But the door to the lobby opens, light spilling into the cool, Chicago night, and why does a pang slice through her chest, surprise that he’s letting her in instead of no response or his voice growling at her through the screen to go away?

Just once, it would be nice for him to do what she expects.

Because then she wouldn’t be stepping into the lobby, warmer air, globes of light overhead and a hard floor that clicks against her boots. Not Starfleet boots. Her old Fenris Ranger boots. Plain trousers and a high-collared sweater. She’s not here to represent any organization, especially the one that presented her with a fourth pip and the starship he used to command.

She taps for the lift and, while she waits, there’s a mirrored wall and it’s true what they say about the wind in Chicago. She smooths flyaway hairs back into place. Not for him. For herself. It’s important to feel put together. In control of her life and her choices. No Picard or Janeway telling her to come here. Just her own split-second decision to swing by Chicago while she had some time on Earth.

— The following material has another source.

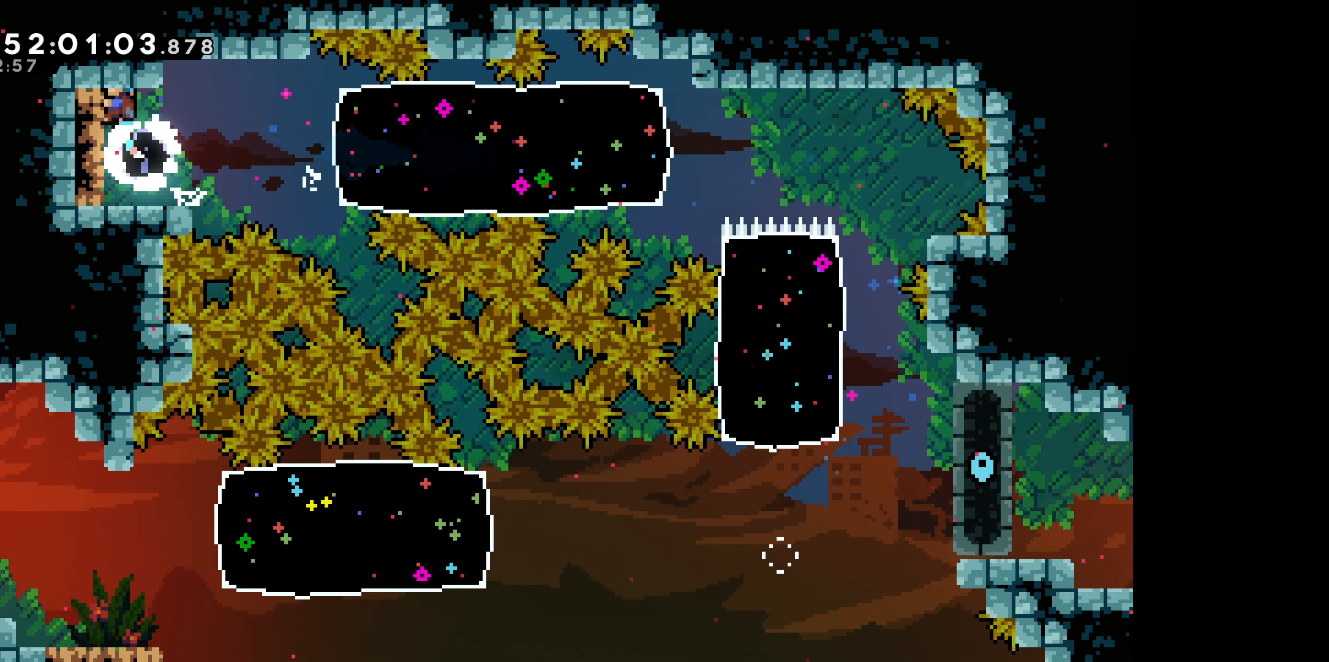
{"keys": ["left"], "events": [[283, "dash", "down"], [283, "left", "down"], [450, "dash", "up"]]}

The lift arrives and she steps in. The doors slide closed and she’s soaring, vertical takeoff — watch me fly, Papa — with a chime for each floor.

Chime. 

Chime. 

Chime. 

Chime. 

Ding. 

The lift doors open to a hallway that’s carpeted, softer lighting than in the lobby, and she finds his apartment, lets her knuckles ratatat for entry — “Captain, it’s me.” — an unnecessary announcement of her presence because he knew she was on her way up, he’s the one who let her into the building.

The door swings open. 

“Hey, Hansen.” His hair sticks up in tufts. He’s wearing sweatpants and a Starfleet Academy t-shirt with his graduation year. And he reeks of cannabis. “Long time, no see.”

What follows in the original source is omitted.